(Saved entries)
%%

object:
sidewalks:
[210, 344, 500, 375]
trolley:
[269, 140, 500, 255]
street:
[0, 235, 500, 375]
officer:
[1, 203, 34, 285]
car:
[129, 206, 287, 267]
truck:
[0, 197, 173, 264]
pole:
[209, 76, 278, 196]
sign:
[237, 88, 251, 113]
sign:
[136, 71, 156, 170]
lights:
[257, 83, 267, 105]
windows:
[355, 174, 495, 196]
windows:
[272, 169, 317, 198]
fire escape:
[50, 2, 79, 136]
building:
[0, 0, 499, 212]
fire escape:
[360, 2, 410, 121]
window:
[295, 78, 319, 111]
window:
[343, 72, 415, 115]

%%

DIRECTIONS:
Rename every "fire escape" in the entries above to "fire stairway" and write the entries out again with nothing else altered.

YOUR SOLUTION:
object:
sidewalks:
[210, 344, 500, 375]
trolley:
[269, 140, 500, 255]
street:
[0, 235, 500, 375]
officer:
[1, 203, 34, 285]
car:
[129, 206, 287, 267]
truck:
[0, 197, 173, 264]
pole:
[209, 76, 278, 196]
sign:
[237, 88, 251, 113]
sign:
[136, 71, 156, 170]
lights:
[257, 83, 267, 105]
windows:
[355, 174, 495, 196]
windows:
[272, 169, 317, 198]
fire stairway:
[50, 2, 79, 136]
building:
[0, 0, 499, 212]
fire stairway:
[360, 2, 410, 121]
window:
[295, 78, 319, 111]
window:
[343, 72, 415, 115]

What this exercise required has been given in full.